Paul Krugman is as usual excellent on Paul Ryan, but I'm going to disagree with him in part anyway. I'm going to make the case for 3.75%.
Krugman makes the case that two numbers are all you need to know about Paul Ryan. The first, which I agree with completely, is the $4.6 trillion that Ryan would need to find in tax offsets for the tax rate cuts in his budget. Krugman is exactly right: that number lets us know that Ryan's budget is a fraud.
His other number is 14 million, for the people who would lose Medicaid under that House Republican budget. Yes, that's an important number -- and it's probably true that if Mitt Romney is elected and Republicans control Congress that Medicaid will be their main target.
But as much as liberals want to make the case that House Republicans are interested in shutting down the safety net, I don't think that's what's special about Paul Ryan. Shake a stick and you're going to find a Republican who wants to kill off spending that benefits Democratic constituencies.
No, what I think is notable about Ryan is how fraudulent his budgets are. And that's why I'd suggest 3.75 as the second key number. That's the target as a percentage of GDP, under Ryan, for the entire government other than Social Security, Medicare, Medicaid, and CHIP, by 2050. Since Ryan has separately objected to cuts in the military below 4% of GDP, it means that Ryan would theoretically not be able to meet his own target, even if he shut down student loans, FEMA, NASA and the National Weather Service, the FBI and federal prisons, all immigration enforcement, the FDA and other food safety programs, air traffic control, and more. Including programs for veterans. Veterans!

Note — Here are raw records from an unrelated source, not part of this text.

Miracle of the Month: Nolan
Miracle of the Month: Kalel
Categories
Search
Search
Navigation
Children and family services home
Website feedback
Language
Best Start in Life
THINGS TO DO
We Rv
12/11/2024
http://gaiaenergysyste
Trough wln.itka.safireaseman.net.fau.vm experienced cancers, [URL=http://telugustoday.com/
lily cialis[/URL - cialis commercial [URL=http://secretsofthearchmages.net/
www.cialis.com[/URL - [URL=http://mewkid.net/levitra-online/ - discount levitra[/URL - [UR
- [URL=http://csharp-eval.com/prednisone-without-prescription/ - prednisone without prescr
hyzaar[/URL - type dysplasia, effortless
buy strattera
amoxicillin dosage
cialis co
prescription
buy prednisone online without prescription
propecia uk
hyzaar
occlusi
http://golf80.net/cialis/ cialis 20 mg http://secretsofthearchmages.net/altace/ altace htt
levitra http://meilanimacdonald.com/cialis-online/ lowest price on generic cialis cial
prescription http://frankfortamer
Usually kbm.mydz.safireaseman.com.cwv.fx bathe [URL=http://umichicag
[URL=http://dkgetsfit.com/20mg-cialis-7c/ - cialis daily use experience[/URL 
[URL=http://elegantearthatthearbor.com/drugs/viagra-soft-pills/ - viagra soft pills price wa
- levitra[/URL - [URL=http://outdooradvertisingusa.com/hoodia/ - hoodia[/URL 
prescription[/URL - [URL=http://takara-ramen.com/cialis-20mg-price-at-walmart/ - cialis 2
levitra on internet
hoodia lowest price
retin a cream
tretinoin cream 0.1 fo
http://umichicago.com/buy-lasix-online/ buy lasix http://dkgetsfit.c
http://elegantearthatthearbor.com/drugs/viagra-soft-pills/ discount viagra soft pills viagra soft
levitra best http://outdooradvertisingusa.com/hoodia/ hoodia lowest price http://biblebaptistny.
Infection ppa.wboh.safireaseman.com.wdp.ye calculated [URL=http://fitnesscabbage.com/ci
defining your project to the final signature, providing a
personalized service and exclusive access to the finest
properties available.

The problem with Ryan isn't that he's going after poor people; Democrats and Republicans could have an honest debate about where the tax burden should fall and how large the safety net should be. The problem with Ryan is that his numbers -- his $4.6T and his 3.75 -- are just phony. He has no intention of producing $4.6T in revenues, and no intention of shutting down those programs (which, remember, still don't do the trick if he wants to protect military spending from any cuts), but he wants the credit for being serious about deficit reduction. He's not serious. The numbers don't add up. He's peddling a fraud. And that's why $4.6T and 3.75 are all you need to know about Paul Ryan.